4 Nov 2011

As the G-Nothing flops, is Greece still in charge of its own sunshine?

As we await the result of a confidence vote from the Greek parliament, and it’s quite some Gordian knot, I raise the question of whether it matters who is actually PM of this nation.

Because when you strip away all the hype, words and communiques from the G20 process, the tangible results are: no money, no plan, no confidence enhancing measures, and in fact no clue. Indeed the only change is the absolutely huge pressure on the governments of Italy and Greece this weekend. It’s seems a kind of fiscal regime change.

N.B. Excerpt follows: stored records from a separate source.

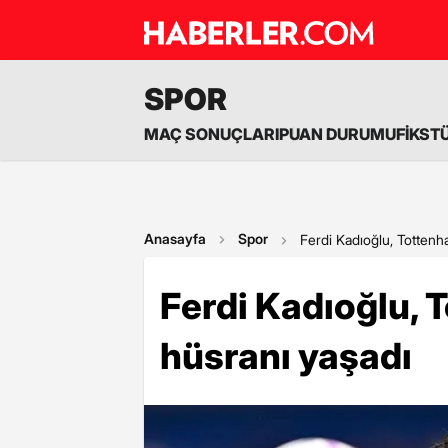
SPOR
MAÇ SONUÇLARI
PUAN DURUMU
FİKST
Anasayfa
Spor
Ferdi Kadıoğlu, Tottenh
Ferdi Kadıoğlu, 
hüsranı yaşadı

If you want to look at a remarkable example of sovereignty transfer in a crisis, then consider the astonishing example of Greece’s Project Helios. Last week, I could not quite believe that at the EU Leaders’ Summit communique there was a specific sentence about this massive solar energy project.

Paragraph 13:  “Greece commits future cash flows from project Helios or other privatisation revenue in excess of those already included in the adjustment programme to further reduce indebtedness of the Hellenic Republic by up to 15 billion euros with the aim of restoring the lending capacity of the EFSF. ”

Solar energy ‘mortgage’

Project Helios is a remarkable solar power project that will cover 200 square kilometres of Greece with solar panels. It will be cost about 3-3.5bn euros probably paid for by German investors. The electricity then looks set to be carted off through a 10bn euros of electricity motorway to Germany, providing somewhere between 3 and 10 gigawatts of green solar energy. It sounds like a win win for everyone. A new industry for Greece, where as one existing solar player, the boss of the private Athens Airport solar park told me: “Greece can be the Saudi of solar”. And for Germany, a diversified supply of energy to wean it away from Russian gas.

But what paragraph 13 seemed to suggest is that many of the 80bn euros of expected revenues will flow directly to Greece’s European bailout creditors. Greece being forced to mortgage its sunshine to pay for the bailout.

And here is the twist. I understand that George Papandreou consented to this at the European Council under pressure from north European countries to come up with some security for the expanded bailout. I believe this came from the Dutch prime minister. I haven’t had time to put this to the Dutch yet. Perhaps it’s uncontroversial. It sounds like a brilliant project. But it is a remarkable development.